Que a sociedade brasileira se construiu apoiada na violência contra os setores menos favorecidos é um dado inegável que não permite relativismos: indígenas que aqui se encontravam e os negros escravizados trazidos do continente africano sentiram na carne e na alma a racionalidade ocidental em busca de ampliação de mercados, lucros, ou do que se queira chamar. A abolição dos escravos se traduziu numa nova opressão da qual o Brasil nem de longe conseguiu se redimir. O velho capitão do mato deu lugar ao policial militar, também negro, que adentra as comunidades atirando a esmo sem pensar que ali poderia estar um dos seus. Fato: ele não se identifica no jovem também armado que o enfrenta, ou pior, que corre segurando a mochila com cadernos, livros e estojo.
E assim como o policial, a maioria da sociedade também não se identifica naquele jovem, nos milhares de João Pedros. Nesse processo de naturalização da violência nas periferias – sim, há uma geografia dos homicídios também impossível de ser relativizada – é retirada não apenas a vida deste jovens, mas também sua humanidade. Ele é o “outro”, como foram o indígena e o negro escravizado do passado. Afinal, de que forma os colonizadores cristãos poderiam permitir o extermínio de povos inteiros, mutilações e estupros, se não fosse apelando para a narrativa de que tais indivíduos não eram humanos?
Muitos dos defensores da força usada em excesso pelos policiais se utilizam do argumento de que os traficantes também matam e que os ativistas de direitos humanos nada falam. Esquecem-se que um não age em conformidade com a lei – não à toa é definido como criminoso – e que o policial, ao menos em tese, deveria agir. Na casa onde estava o menino João Pedro havia cerca de 70 perfurações de bala. Isso mesmo que você leu: 70. Outras crianças também estavam na residência. Detalhe: era uma operação conduzida pelas Polícias Civil e Federal, de caráter menos repressivo que a Militar, por conta de suas atribuições investigativas.

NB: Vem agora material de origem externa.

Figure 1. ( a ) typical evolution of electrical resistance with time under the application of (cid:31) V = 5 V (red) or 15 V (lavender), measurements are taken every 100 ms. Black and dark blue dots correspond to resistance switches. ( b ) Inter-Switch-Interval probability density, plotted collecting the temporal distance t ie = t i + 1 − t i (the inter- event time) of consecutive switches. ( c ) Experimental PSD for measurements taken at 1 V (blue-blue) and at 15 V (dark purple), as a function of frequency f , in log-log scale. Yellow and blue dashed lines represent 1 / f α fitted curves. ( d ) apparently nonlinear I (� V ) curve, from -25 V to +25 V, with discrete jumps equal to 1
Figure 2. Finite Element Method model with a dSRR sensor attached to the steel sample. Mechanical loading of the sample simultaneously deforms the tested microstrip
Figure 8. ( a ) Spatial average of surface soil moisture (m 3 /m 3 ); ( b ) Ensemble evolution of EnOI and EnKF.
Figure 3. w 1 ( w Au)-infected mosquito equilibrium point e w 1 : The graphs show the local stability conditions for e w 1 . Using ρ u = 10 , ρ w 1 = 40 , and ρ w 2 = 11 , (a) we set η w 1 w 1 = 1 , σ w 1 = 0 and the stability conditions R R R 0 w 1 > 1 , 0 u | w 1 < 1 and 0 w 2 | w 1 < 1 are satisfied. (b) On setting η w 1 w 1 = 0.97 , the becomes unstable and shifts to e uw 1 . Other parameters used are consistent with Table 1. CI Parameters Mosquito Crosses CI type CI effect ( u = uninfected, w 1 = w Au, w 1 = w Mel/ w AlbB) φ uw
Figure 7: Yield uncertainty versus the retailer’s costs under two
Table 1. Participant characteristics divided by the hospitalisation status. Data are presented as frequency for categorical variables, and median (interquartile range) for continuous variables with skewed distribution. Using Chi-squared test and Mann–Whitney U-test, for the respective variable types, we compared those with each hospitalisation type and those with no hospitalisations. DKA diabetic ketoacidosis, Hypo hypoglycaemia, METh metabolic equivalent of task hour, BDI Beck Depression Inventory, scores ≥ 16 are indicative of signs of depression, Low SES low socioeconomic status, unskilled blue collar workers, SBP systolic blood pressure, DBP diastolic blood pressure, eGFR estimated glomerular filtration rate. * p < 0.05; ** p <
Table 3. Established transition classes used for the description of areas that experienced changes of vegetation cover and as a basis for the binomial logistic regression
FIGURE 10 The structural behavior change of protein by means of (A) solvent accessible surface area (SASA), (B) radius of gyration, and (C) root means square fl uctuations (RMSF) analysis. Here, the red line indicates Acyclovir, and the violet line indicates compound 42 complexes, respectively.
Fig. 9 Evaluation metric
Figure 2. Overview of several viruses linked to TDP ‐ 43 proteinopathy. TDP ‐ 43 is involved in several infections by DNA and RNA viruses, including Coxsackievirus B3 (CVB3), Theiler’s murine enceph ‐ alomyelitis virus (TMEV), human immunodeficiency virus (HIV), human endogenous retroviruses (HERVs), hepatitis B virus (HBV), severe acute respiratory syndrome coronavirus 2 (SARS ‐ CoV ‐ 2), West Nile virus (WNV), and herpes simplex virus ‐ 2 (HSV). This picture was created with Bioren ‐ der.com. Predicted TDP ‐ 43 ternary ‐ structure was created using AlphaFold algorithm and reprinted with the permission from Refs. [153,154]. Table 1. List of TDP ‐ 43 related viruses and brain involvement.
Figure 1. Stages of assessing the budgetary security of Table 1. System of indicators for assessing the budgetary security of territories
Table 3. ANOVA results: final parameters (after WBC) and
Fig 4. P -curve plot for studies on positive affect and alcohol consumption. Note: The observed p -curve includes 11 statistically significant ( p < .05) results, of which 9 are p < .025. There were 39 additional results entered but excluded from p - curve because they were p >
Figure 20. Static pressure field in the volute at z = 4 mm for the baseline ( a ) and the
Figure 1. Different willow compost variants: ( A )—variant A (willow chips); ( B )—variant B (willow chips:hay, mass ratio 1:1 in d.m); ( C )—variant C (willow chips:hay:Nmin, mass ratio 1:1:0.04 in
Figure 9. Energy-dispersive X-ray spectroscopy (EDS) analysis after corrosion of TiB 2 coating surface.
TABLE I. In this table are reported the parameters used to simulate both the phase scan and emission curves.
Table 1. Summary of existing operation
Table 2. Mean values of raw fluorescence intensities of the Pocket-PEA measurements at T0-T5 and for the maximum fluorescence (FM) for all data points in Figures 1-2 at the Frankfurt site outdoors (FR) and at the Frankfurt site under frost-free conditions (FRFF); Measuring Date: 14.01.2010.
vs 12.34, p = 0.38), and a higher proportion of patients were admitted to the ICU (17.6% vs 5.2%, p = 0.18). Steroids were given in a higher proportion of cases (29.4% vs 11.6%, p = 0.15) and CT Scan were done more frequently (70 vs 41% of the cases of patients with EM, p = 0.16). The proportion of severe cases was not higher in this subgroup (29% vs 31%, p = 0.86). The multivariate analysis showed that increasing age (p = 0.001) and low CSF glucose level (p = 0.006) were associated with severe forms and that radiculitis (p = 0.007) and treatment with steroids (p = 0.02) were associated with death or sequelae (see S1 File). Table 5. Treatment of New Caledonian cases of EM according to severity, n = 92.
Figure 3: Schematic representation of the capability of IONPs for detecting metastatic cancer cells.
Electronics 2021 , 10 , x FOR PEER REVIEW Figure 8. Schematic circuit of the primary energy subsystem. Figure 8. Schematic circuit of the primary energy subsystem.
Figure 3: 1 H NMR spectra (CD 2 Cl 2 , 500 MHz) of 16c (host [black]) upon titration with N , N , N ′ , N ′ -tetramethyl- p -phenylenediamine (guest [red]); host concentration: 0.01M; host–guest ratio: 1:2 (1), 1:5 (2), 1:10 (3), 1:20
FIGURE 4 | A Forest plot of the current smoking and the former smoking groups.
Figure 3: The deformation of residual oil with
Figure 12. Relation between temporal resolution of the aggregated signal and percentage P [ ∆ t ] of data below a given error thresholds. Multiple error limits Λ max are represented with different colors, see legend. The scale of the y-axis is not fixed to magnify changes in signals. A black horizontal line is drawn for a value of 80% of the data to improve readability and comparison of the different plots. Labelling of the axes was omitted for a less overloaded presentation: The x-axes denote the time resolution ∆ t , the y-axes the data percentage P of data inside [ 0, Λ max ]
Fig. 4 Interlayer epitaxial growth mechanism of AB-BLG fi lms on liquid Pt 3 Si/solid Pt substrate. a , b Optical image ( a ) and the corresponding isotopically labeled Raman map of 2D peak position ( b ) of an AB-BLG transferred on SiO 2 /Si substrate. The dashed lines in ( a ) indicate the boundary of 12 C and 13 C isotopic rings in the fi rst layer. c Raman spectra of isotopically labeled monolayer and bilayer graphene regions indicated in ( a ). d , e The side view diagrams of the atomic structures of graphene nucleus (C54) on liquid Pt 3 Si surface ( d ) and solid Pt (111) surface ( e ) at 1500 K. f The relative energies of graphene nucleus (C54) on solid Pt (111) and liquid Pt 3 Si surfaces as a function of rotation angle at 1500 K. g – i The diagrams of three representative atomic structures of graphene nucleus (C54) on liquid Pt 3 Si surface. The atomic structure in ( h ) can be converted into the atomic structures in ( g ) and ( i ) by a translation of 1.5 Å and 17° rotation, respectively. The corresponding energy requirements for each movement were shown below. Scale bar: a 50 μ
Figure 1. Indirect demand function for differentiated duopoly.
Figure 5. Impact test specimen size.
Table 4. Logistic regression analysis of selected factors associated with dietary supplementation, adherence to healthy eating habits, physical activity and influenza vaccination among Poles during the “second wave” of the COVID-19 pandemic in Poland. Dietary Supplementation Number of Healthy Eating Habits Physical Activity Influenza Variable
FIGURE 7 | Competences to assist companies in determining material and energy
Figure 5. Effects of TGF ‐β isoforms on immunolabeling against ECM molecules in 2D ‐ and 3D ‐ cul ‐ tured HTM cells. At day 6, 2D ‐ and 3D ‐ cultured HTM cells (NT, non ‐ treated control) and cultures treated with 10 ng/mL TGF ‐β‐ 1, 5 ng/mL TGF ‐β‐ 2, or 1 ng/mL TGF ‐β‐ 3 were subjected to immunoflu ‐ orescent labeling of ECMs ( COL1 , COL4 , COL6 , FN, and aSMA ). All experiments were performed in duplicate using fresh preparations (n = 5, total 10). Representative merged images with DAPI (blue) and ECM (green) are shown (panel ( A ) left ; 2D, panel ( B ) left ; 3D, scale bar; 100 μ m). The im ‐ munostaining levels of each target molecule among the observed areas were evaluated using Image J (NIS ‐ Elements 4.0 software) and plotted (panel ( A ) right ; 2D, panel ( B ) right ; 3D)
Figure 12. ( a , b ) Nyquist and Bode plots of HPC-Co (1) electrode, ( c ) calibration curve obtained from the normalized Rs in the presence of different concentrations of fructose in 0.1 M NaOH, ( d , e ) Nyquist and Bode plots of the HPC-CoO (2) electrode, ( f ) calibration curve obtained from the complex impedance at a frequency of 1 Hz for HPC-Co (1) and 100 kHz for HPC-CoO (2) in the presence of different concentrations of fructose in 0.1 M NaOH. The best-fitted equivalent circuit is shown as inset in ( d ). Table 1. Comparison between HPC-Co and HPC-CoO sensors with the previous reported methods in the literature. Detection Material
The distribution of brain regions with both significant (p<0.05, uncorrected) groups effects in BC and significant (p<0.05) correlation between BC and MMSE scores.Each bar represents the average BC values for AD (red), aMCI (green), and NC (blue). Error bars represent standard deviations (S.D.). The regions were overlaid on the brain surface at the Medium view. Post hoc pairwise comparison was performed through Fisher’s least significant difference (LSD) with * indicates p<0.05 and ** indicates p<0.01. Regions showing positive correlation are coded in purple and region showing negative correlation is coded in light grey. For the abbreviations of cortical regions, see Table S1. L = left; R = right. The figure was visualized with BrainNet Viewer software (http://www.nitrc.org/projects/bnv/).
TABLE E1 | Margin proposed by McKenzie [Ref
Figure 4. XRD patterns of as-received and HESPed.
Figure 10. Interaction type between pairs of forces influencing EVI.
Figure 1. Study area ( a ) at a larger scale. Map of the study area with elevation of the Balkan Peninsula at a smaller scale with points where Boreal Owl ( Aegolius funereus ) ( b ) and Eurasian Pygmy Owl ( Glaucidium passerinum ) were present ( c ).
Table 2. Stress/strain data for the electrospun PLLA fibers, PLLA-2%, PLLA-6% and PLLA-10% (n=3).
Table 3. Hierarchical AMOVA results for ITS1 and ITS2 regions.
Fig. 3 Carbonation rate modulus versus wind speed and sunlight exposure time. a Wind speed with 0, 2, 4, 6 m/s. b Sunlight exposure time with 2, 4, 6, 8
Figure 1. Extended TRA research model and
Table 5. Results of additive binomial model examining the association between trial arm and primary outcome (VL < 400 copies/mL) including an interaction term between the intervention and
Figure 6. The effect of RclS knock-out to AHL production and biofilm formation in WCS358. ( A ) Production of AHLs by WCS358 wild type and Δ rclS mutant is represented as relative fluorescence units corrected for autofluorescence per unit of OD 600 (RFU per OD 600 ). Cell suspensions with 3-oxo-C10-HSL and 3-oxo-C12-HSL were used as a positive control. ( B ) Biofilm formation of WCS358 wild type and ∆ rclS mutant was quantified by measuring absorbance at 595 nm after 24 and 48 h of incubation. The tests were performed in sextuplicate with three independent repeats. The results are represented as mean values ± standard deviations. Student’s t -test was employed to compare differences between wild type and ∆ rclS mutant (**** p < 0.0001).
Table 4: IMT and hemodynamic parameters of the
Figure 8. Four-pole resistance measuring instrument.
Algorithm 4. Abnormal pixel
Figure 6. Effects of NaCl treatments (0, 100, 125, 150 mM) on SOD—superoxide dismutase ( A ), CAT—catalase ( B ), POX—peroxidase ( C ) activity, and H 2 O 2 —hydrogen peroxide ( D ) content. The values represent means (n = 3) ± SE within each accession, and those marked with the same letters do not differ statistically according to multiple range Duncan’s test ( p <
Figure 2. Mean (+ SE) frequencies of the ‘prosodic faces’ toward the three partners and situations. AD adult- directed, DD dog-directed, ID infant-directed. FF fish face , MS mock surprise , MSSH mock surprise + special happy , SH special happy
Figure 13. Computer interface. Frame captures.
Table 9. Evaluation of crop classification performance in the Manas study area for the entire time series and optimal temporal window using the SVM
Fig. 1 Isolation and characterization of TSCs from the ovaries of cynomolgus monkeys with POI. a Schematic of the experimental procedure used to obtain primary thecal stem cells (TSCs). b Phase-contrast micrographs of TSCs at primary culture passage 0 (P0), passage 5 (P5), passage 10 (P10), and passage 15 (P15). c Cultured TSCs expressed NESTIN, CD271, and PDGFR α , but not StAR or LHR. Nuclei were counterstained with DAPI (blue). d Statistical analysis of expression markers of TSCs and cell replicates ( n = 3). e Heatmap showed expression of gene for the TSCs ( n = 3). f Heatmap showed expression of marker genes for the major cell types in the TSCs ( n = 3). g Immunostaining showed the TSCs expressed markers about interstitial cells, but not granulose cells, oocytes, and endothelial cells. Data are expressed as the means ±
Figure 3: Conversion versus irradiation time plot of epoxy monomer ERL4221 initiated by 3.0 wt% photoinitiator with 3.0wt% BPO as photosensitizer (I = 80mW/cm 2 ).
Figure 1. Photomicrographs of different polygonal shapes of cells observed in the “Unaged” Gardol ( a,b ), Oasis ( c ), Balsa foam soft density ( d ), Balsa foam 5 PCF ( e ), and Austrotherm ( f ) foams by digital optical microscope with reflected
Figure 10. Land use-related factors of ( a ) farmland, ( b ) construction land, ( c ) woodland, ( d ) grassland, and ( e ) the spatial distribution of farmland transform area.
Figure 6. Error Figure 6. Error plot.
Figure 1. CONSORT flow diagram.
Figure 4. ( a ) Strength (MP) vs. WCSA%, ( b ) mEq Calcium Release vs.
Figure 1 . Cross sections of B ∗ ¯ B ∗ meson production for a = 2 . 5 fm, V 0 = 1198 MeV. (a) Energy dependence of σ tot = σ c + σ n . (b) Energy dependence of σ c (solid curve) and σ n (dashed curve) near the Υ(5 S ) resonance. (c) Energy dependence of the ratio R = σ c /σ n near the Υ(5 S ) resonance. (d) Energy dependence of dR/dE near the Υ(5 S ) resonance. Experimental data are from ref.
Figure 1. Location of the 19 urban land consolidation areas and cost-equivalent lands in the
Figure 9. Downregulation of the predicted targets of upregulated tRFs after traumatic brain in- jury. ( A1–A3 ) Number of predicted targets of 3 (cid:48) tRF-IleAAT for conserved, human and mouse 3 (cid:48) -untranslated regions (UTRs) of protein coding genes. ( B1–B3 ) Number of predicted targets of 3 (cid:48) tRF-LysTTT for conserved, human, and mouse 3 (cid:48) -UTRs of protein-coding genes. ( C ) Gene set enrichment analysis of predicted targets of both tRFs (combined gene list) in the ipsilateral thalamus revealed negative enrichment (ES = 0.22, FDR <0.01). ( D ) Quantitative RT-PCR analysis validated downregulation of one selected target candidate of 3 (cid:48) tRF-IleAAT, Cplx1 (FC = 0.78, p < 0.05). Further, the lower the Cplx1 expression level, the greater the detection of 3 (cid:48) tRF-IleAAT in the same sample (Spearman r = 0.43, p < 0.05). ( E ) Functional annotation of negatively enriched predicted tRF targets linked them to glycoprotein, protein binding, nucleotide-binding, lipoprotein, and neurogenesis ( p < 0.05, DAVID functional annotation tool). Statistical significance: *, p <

As taxas de homicídio registraram uma queda em todo o país no ano passado, mas as mortes por ação de agentes do Estado bateram recorde: 1.810 pessoas morreram durante operações policiais só no Rio de Janeiro!! Segundo o governador Wilson Witzel, “a política de segurança vem gerando resultados positivos mês a mês”, o que sinaliza para, no mínimo, a manutenção de tais números. E nem o período de isolamento decorrente da pandemia de covid-19 parece apontar uma trégua: seja na Cidade de Deus, na capital, ou nas Malvinas, aqui em Macaé, os agentes da lei seguem sua guerra ao tráfico, matando mais do que morrendo, diante do silêncio da sociedade brasileira. É possível não se sensibilizar diante da foto de um João Pedro sorrindo? A realidade até aqui tem mostrado que sim, é possível… Não percebemos, no entanto, que nesse processo de negarmos a humanidade do “outro” – seja matando ou silenciando – vamos também nos desumanizando pouco a pouco, até chegar o momento em que ninguém se reconhecerá nem mesmo diante do espelho.